REQUEST
Reproduce the entire listing below line for line, leaving out the pictures.

INFORMATION
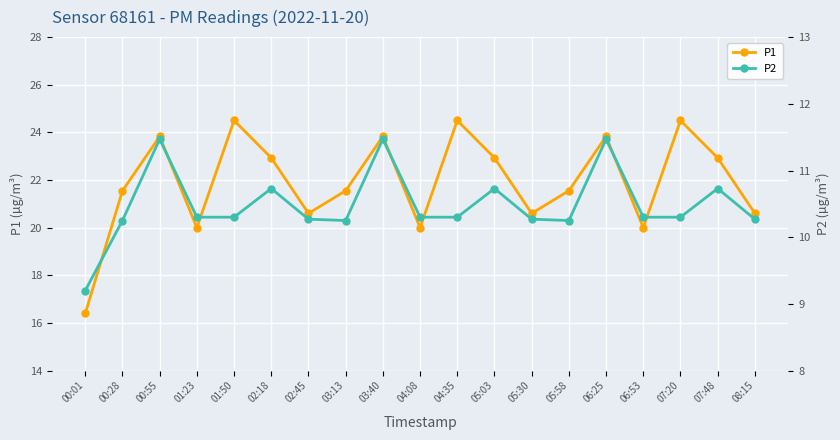

Reading left to right, transcribe all the data shown in this chart.

P1: 16.4	21.6	23.8	20.0	24.5	22.9	20.6	21.6	23.8	20.0	24.5	22.9	20.6	21.6	23.8	20.0	24.5	22.9	20.6
P2: 9.2	10.2	11.5	10.3	10.3	10.7	10.3	10.2	11.5	10.3	10.3	10.7	10.3	10.2	11.5	10.3	10.3	10.7	10.3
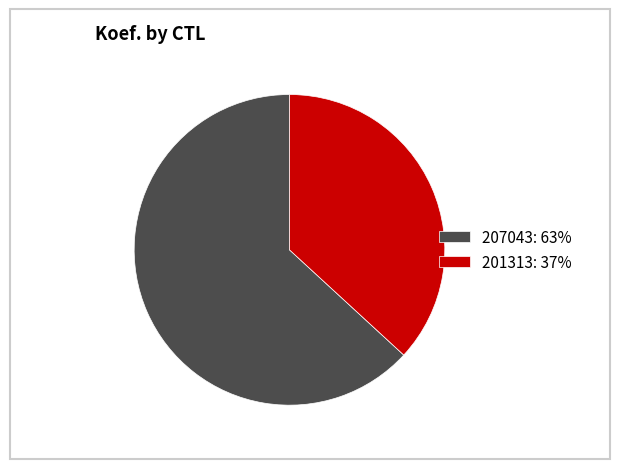

How many segments does this pie chart have?

2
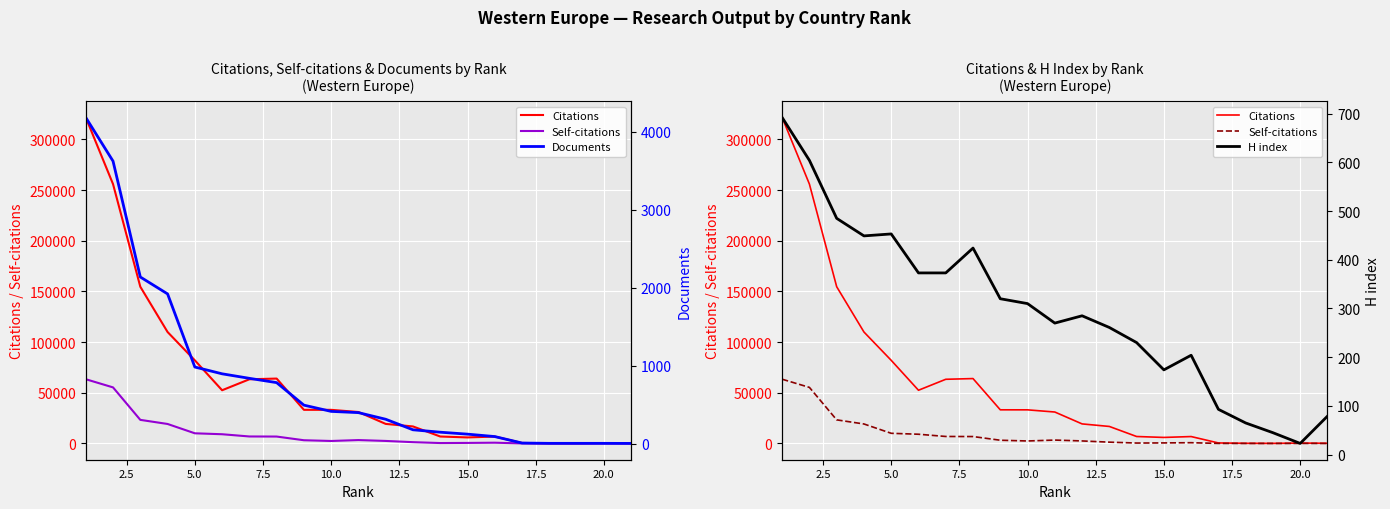

Reading right to left, extract all data points from this chart.

Citations: 154	347	60	130	462	6782	5913	6830	16747	19260	30987	33133	33158	63985	63277	52464	81971	109914	154585	255817	321535
Self-citations: 3	25	1	9	13	718	502	377	1253	2455	3314	2416	3143	6783	6863	9066	9990	19192	23245	55274	63345
Documents: 2	3	3	3	7	90	121	146	177	312	397	413	493	782	837	895	982	1920	2137	3623	4183
H index: 79	23	45	65	93	204	174	230	261	285	270	310	320	424	373	373	453	449	485	604	692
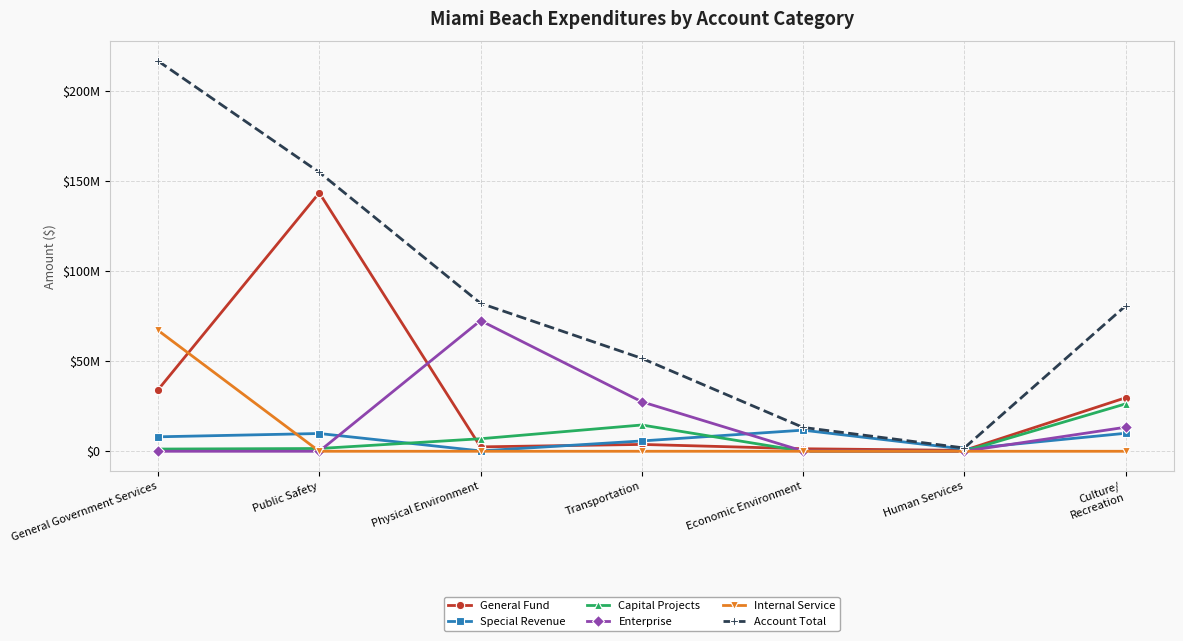

Is it true that General Fund equals 489867 at Human Services?

True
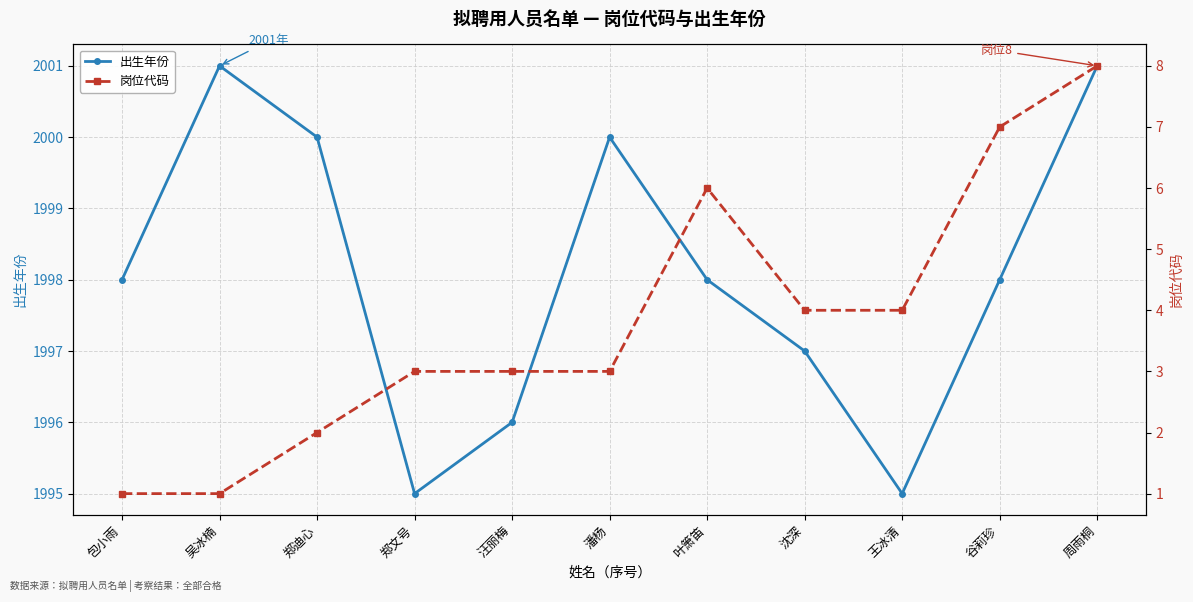

List the labels in order of 出生年份 value, smallest first.

郑文号, 王冰清, 汪丽梅, 沈深, 包小雨, 叶箫笛, 谷莉珍, 郑迪心, 潘杨, 吴冰楠, 周雨桐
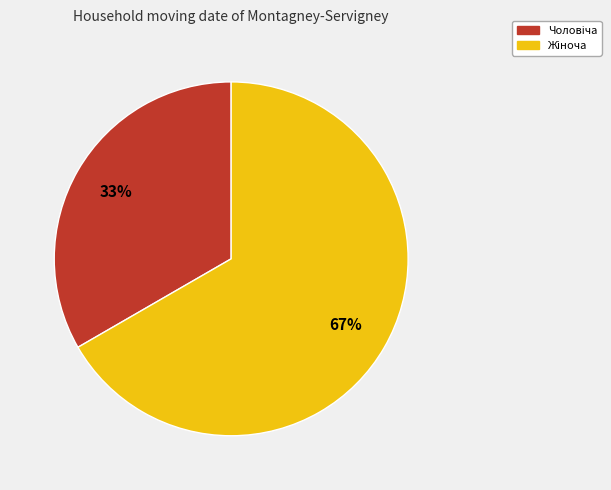

To the nearest percent, what is the average slice percentage?

50%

EXERCISE ANSWER
Reading left to right, transcribe all the data shown in this chart.

P1: 16.4	21.6	23.8	20.0	24.5	22.9	20.6	21.6	23.8	20.0	24.5	22.9	20.6	21.6	23.8	20.0	24.5	22.9	20.6
P2: 9.2	10.2	11.5	10.3	10.3	10.7	10.3	10.2	11.5	10.3	10.3	10.7	10.3	10.2	11.5	10.3	10.3	10.7	10.3

How many segments does this pie chart have?

2

Reading right to left, extract all data points from this chart.

Citations: 154	347	60	130	462	6782	5913	6830	16747	19260	30987	33133	33158	63985	63277	52464	81971	109914	154585	255817	321535
Self-citations: 3	25	1	9	13	718	502	377	1253	2455	3314	2416	3143	6783	6863	9066	9990	19192	23245	55274	63345
Documents: 2	3	3	3	7	90	121	146	177	312	397	413	493	782	837	895	982	1920	2137	3623	4183
H index: 79	23	45	65	93	204	174	230	261	285	270	310	320	424	373	373	453	449	485	604	692

Is it true that General Fund equals 489867 at Human Services?

True

List the labels in order of 出生年份 value, smallest first.

郑文号, 王冰清, 汪丽梅, 沈深, 包小雨, 叶箫笛, 谷莉珍, 郑迪心, 潘杨, 吴冰楠, 周雨桐

To the nearest percent, what is the average slice percentage?

50%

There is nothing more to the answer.